INPUT DATA: Begin
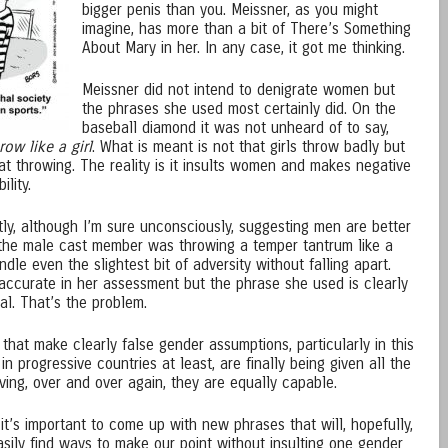
bigger penis than you. Meissner, as you might
imagine, has more than a bit of There’s Something
About Mary in her. In any case, it got me thinking.
Meissner did not intend to denigrate women but
the phrases she used most certainly did. On the
baseball diamond it was not unheard of to say,
row like a girl
. What is meant is not that girls throw badly but
at throwing. The reality is it insults women and makes negative
lity.
y, although I’m sure unconsciously, suggesting men are better
the male cast member was throwing a temper tantrum like a
dle even the slightest bit of adversity without falling apart.
accurate in her assessment but the phrase she used is clearly
l. That’s the problem.
that make clearly false gender assumptions, particularly in this
progressive countries at least, are finally being given all the
ing, over and over again, they are equally capable.
 it’s important to come up with new phrases that will, hopefully,
asily find ways to make our point without insulting one gender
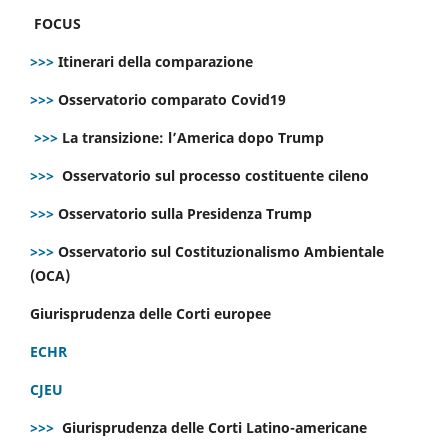
FOCUS
>>>
Itinerari della comparazione
>>>
Osservatorio comparato Covid19
>>>
La transizione: l’America dopo Trump
>>>
Osservatorio sul processo costituente cileno
>>>
Osservatorio sulla Presidenza Trump
>>>
Osservatorio sul Costituzionalismo Ambientale
(OCA)
Giurisprudenza delle Corti europee
ECHR
CJEU
>>>
Giurisprudenza delle Corti Latino-americane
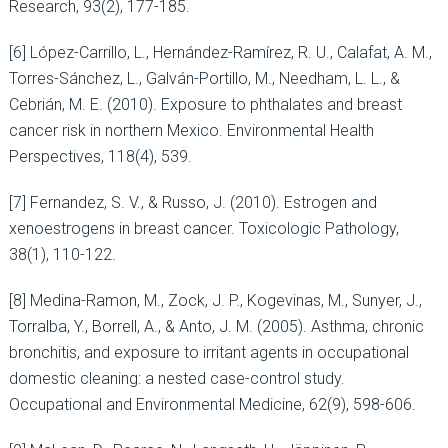
Research, 93(2), 177-185.
[6] López-Carrillo, L., Hernández-Ramírez, R. U., Calafat, A. M.,
Torres-Sánchez, L., Galván-Portillo, M., Needham, L. L., &
Cebrián, M. E. (2010). Exposure to phthalates and breast
cancer risk in northern Mexico. Environmental Health
Perspectives, 118(4), 539.
[7] Fernandez, S. V., & Russo, J. (2010). Estrogen and
xenoestrogens in breast cancer. Toxicologic Pathology,
38(1), 110-122.
[8] Medina-Ramon, M., Zock, J. P., Kogevinas, M., Sunyer, J.,
Torralba, Y., Borrell, A., & Anto, J. M. (2005). Asthma, chronic
bronchitis, and exposure to irritant agents in occupational
domestic cleaning: a nested case-control study.
Occupational and Environmental Medicine, 62(9), 598-606.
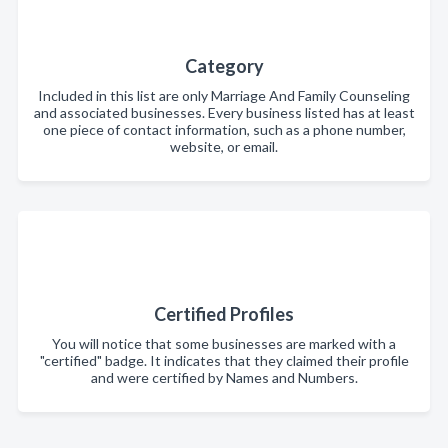
Category
Included in this list are only Marriage And Family Counseling
and associated businesses. Every business listed has at least
one piece of contact information, such as a phone number,
website, or email.
Certified Profiles
You will notice that some businesses are marked with a
"certified" badge. It indicates that they claimed their profile
and were certified by Names and Numbers.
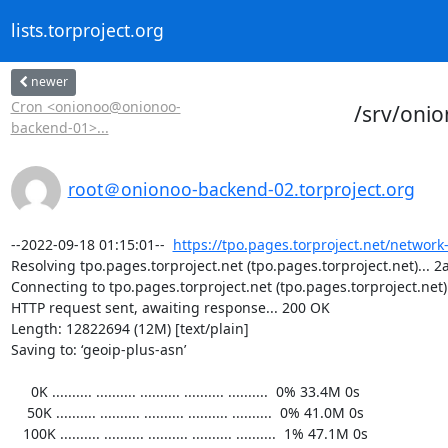
lists.torproject.org
newer
Cron <onionoo@onionoo-
/srv/oni
backend-01>...
root＠onionoo-backend-02.torproject.org
--2022-09-18 01:15:01--  
https://tpo.pages.torproject.net/network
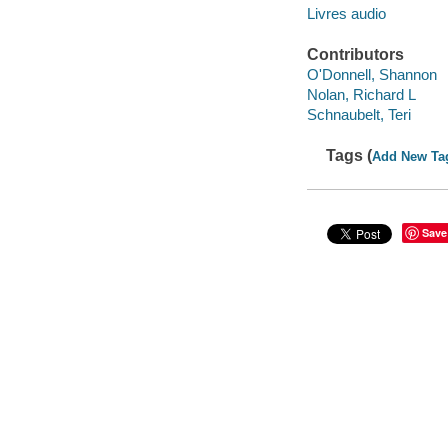
Livres audio
Contributors
O'Donnell, Shannon
Nolan, Richard L
Schnaubelt, Teri
Tags (
Add New Ta
Save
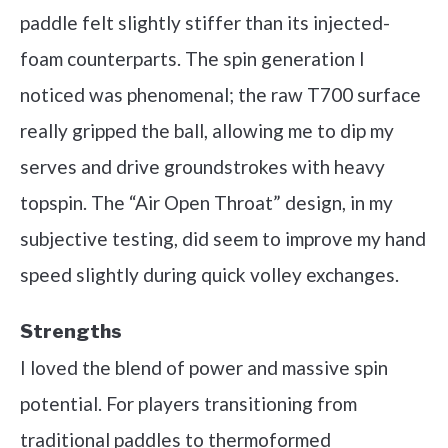
paddle felt slightly stiffer than its injected-
foam counterparts. The spin generation I
noticed was phenomenal; the raw T700 surface
really gripped the ball, allowing me to dip my
serves and drive groundstrokes with heavy
topspin. The “Air Open Throat” design, in my
subjective testing, did seem to improve my hand
speed slightly during quick volley exchanges.
Strengths
I loved the blend of power and massive spin
potential. For players transitioning from
traditional paddles to thermoformed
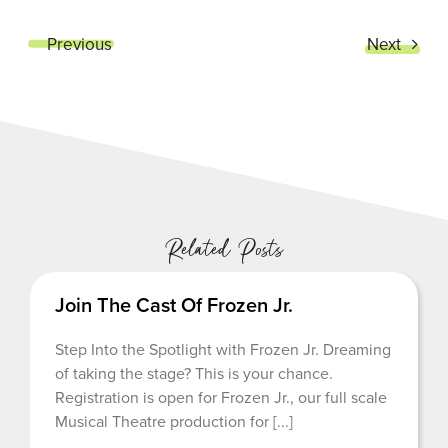
Previous
Next
Related Posts
Join The Cast Of Frozen Jr.
Step Into the Spotlight with Frozen Jr. Dreaming
of taking the stage? This is your chance.
Registration is open for Frozen Jr., our full scale
Musical Theatre production for [...]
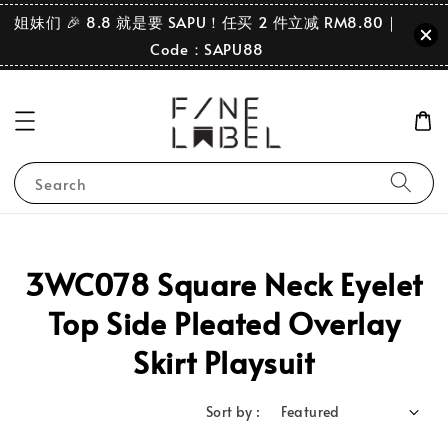
姐妹们 🎉 8.8 就是要 SAPU！任买 2 件立减 RM8.80｜
Code：SAPU88
Search
3WC078 Square Neck Eyelet
Top Side Pleated Overlay
Skirt Playsuit
Sort by :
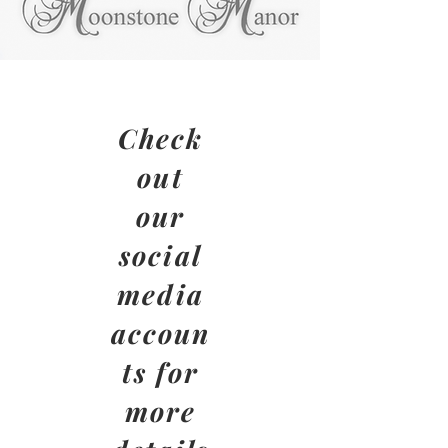
Check
out
our
social
media
accoun
ts for
more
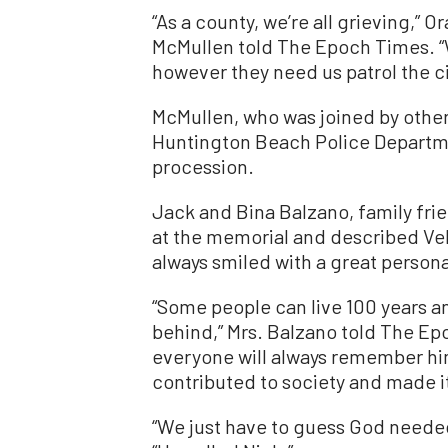
“As a county, we’re all grieving,” 
McMullen told The Epoch Times. 
however they need us patrol the ci
McMullen, who was joined by othe
Huntington Beach Police Departme
procession.
Jack and Bina Balzano, family frie
at the memorial and described Vel
always smiled with a great persona
“Some people can live 100 years 
behind,” Mrs. Balzano told The Epo
everyone will always remember hi
contributed to society and made it
“We just have to guess God needed 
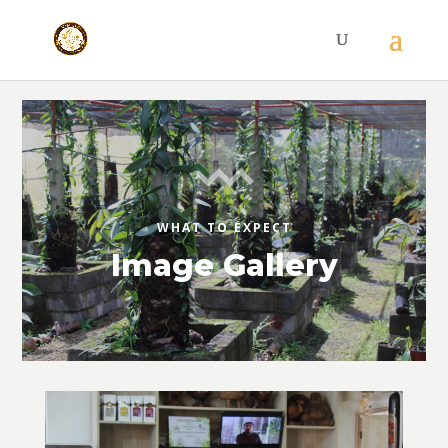
WHAT TO EXPECT
Image Gallery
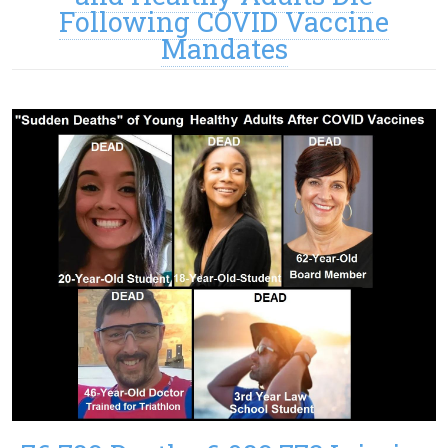
Following COVID Vaccine
Mandates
INPUT DATA: End
• PROBLEM STATEMENT: Pull out every line in the listing above that contains the string "backend", copying each one in full.

• RESULT:
backend-01>...
root＠onionoo-backend-02.torproject.org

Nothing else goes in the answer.